MASA LALU TERHADAP SAAT INI
Ketiga, pada 2014, ketika Joko Widodo dan mantan jenderal Prabowo Subianto mencalonkan diri sebagai presiden, narasinya adalah tentang “masa lalu versus masa kini”. Prabowo dipandang mewakili “masa lalu” karena hubungannya dengan rezim Orde Baru, sedangkan Jokowi dilihat sebagai “harapan” atau “masa depan”. Narasi tersebut mendukung Jokowi, yang tampaknya lebih menarik bagi pemilih milenial daripada Prabowo.
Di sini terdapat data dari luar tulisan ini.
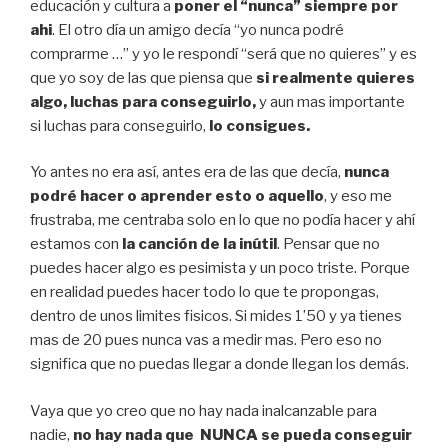
educación y cultura a
poner el “nunca” siempre por
ahi
. El otro día un amigo decía “yo nunca podré
comprarme …” y yo le respondí “será que no quieres” y es
que yo soy de las que piensa que
si realmente quieres
algo, luchas para conseguirlo,
y aun mas importante
si luchas para conseguirlo,
lo consigues.
Yo antes no era así, antes era de las que decía,
nunca
podré hacer o aprender esto o aquello
, y eso me
frustraba, me centraba solo en lo que no podía hacer y ahí
estamos con
la canción de la inútil
. Pensar que no
puedes hacer algo es pesimista y un poco triste. Porque
en realidad puedes hacer todo lo que te propongas,
dentro de unos limites fisicos. Si mides 1’50 y ya tienes
mas de 20 pues nunca vas a medir mas. Pero eso no
significa que no puedas llegar a donde llegan los demás.
Vaya que yo creo que no hay nada inalcanzable para
nadie,
no hay nada que NUNCA se pueda conseguir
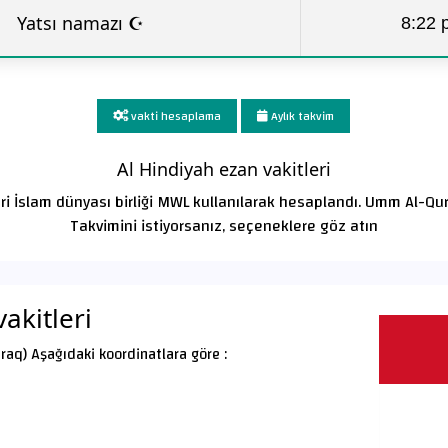
Yatsı namazı ☪
8:22 
vakti hesaplama
Aylık takvim
Al Hindiyah ezan vakitleri
eri İslam dünyası birliği MWL kullanılarak hesaplandı. Umm Al-Qu
Takvimini istiyorsanız, seçeneklere göz atın
akitleri
Iraq) Aşağıdaki koordinatlara göre :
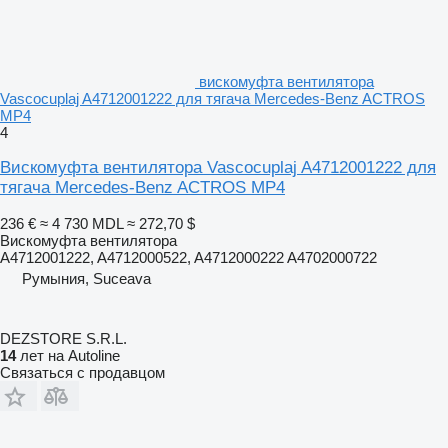
вискомуфта вентилятора
Vascocuplaj A4712001222 для тягача Mercedes-Benz ACTROS
MP4
4
Вискомуфта вентилятора Vascocuplaj A4712001222 для
тягача Mercedes-Benz ACTROS MP4
236 €
≈ 4 730 MDL
≈ 272,70 $
Вискомуфта вентилятора
A4712001222, A4712000522, A4712000222 A4702000722
Румыния, Suceava
DEZSTORE S.R.L.
14
лет на Autoline
Связаться с продавцом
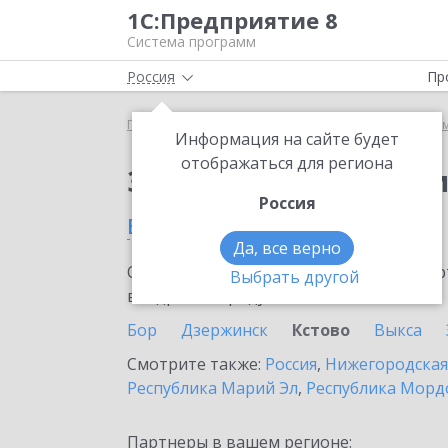
1С:Предприятие 8
Система программ
Россия
Пр
Главная
Сервисы ИТС
Информационная систем
Информация на сайте будет
отображаться для региона
Заказать Информаци
Россия
в Кстово
Да, все верно
Ознакомьтесь с информационными карт
Выбрать другой
внедрение продукта.
Бор
Дзержинск
Кстово
Выкса
Смотрите также:
Россия
,
Нижегородская
Республика Марий Эл
,
Республика Морд
Партнеры в вашем регионе:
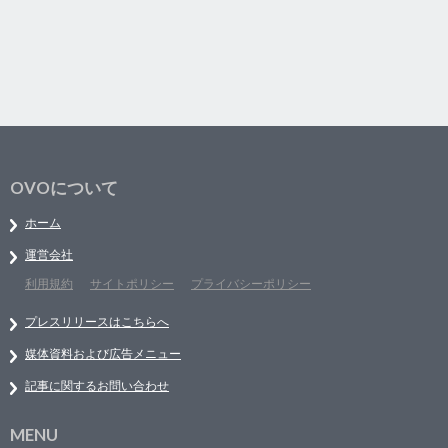
OVOについて
ホーム
運営会社
利用規約
サイトポリシー
プライバシーポリシー
プレスリリースはこちらへ
媒体資料および広告メニュー
記事に関するお問い合わせ
MENU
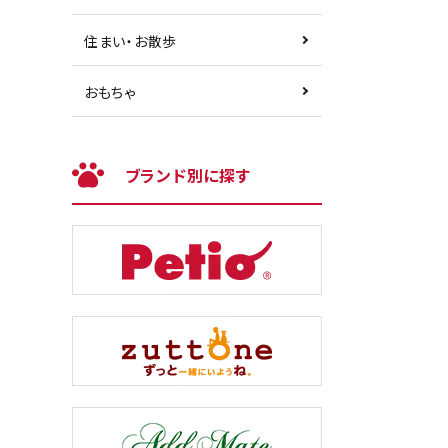
住まい・お散歩
おもちゃ
ブランド別に探す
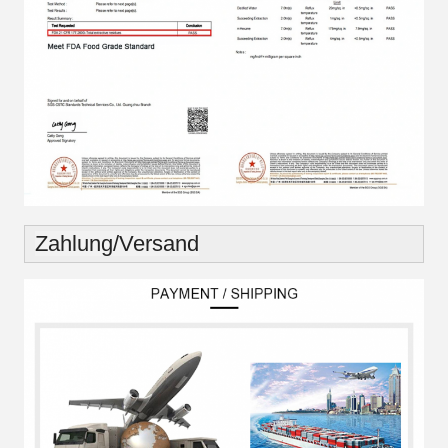
Zahlung/Versand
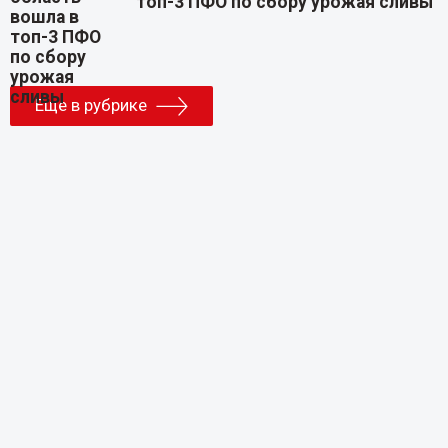
топ-3 ПФО по сбору урожая сливы
Еще в рубрике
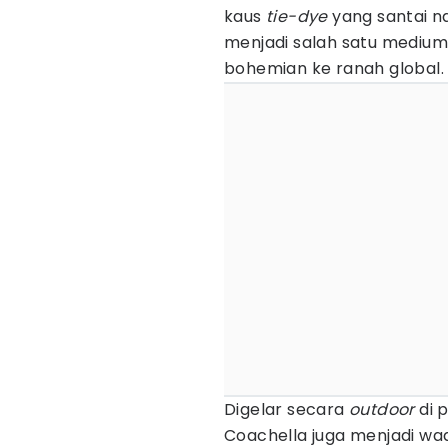
kaus
tie-dye
yang santai na
menjadi salah satu mediu
bohemian ke ranah global.
Digelar secara
outdoor
di 
Coachella juga menjadi wa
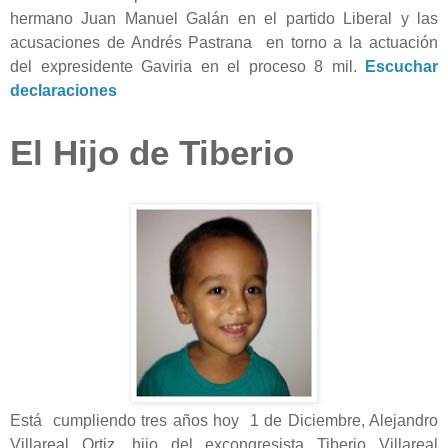
hermano Juan Manuel Galán en el partido Liberal y las
acusaciones de Andrés Pastrana en torno a la actuación
del expresidente Gaviria en el proceso 8 mil.
Escuchar
declaraciones
El Hijo de Tiberio
Está cumpliendo tres años hoy 1 de Diciembre, Alejandro
Villareal Ortiz, hijo del excongresista Tiberio Villareal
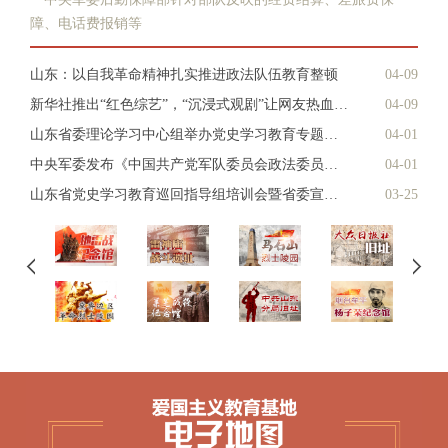
障、电话费报销等
山东：以自我革命精神扎实推进政法队伍教育整顿
04-09
新华社推出“红色综艺”，“沉浸式观剧”让网友热血澎湃
04-09
山东省委理论学习中心组举办党史学习教育专题读书班
04-01
中央军委发布《中国共产党军队委员会政法委员会工作规定（试行）》
04-01
山东省党史学习教育巡回指导组培训会暨省委宣讲团动员会召开
03-25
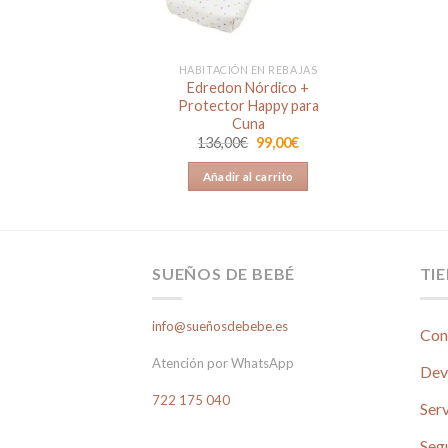
HABITACIÓN EN REBAJAS
Edredon Nórdico +
Protector Happy para
Cuna
El
El
136,00
€
99,00
€
precio
precio
original
actual
Añadir al carrito
era:
es:
136,00€.
99,00€.
SUEÑOS DE BEBÉ
TI
info@sueñosdebebe.es
Con
Atención por WhatsApp
Dev
722 175 040
Serv
Seg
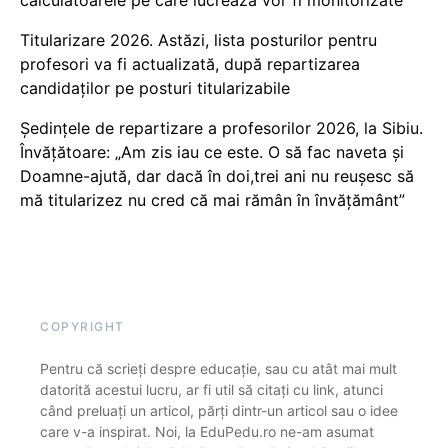
Titularizare 2026. Astăzi, lista posturilor pentru
profesori va fi actualizată, după repartizarea
candidaților pe posturi titularizabile
Ședințele de repartizare a profesorilor 2026, la Sibiu.
Învățătoare: „Am zis iau ce este. O să fac naveta și
Doamne-ajută, dar dacă în doi,trei ani nu reușesc să
mă titularizez nu cred că mai rămân în învățământ”
COPYRIGHT
Pentru că scrieți despre educație, sau cu atât mai mult
datorită acestui lucru, ar fi util să citați cu link, atunci
când preluați un articol, părți dintr-un articol sau o idee
care v-a inspirat. Noi, la EduPedu.ro ne-am asumat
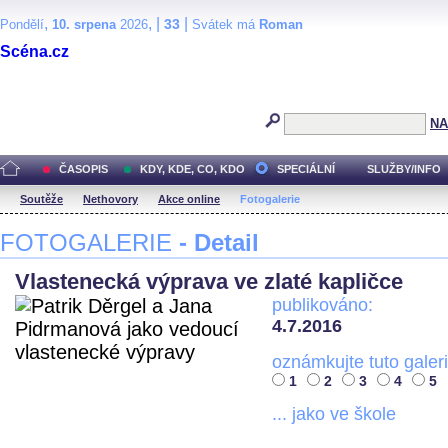
,
, |
|
33
Pondělí
10. srpena
2026
Svátek má
Roman
Scéna.cz
NA
ČASOPIS
KDY, KDE, CO, KDO
SPECIÁLNÍ
SLUŽBY/INFO
Soutěže
Nethovory
Akce online
Fotogalerie
FOTOGALERIE
- Detail
Vlastenecká výprava ve zlaté kapličce
publikováno:
4.7.2016
oznámkujte tuto galeri
1
2
3
4
5
... jako ve škole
Namun, untuk pemilihan berikutnya, calon potensial kemungkinan besar akan mewakili “masa kini”, kecuali Prabowo yang, pada usia 71 tahun, mencalonkan diri lagi. Mayoritas kandidat yang diharapkan mencalonkan diri pada 2024 berusia di bawah 60 tahun dan tidak ada yang dianggap memiliki hubungan dengan “masa lalu”.
Memasuki tahun pemilu, Indonesia menghadapi tantangan yang lebih berat dibandingkan tahun 2014 atau 2019. Negara ini masih belum pulih dari COVID-19 dan masih dalam tahap pemulihan. Pengangguran terus meningkat. Prospek resesi global membayangi perekonomian negara dan mengancam pemulihan pascapandemi.
Singkatnya, keadaan di Indonesia lebih sulit daripada lima atau sepuluh tahun yang lalu. Mengingat tantangan ini, para pemilih mengharapkan pemimpin masa depan mereka untuk memberikan solusi yang efektif untuk mengatasi masalah ini.
Dalam politik Indonesia, keputusan penting bagi pemilih bukanlah memilih kiri atau kanan, tetapi apa yang dapat ditawarkan oleh kandidat untuk membuat hidup lebih dapat ditanggung oleh warga negara biasa.
Muhammad Ersan Pamungkas adalah seorang ahli bahasa dan penerjemah yang tinggal di Jakarta. Komentar ini penampilan pertama di blog Lowy Institute, The Interpreter.
“Sarjana makanan bersertifikat. Pencinta internet. Guru budaya pop. Gamer yang tidak menyesal. Penggemar musik fanatik.”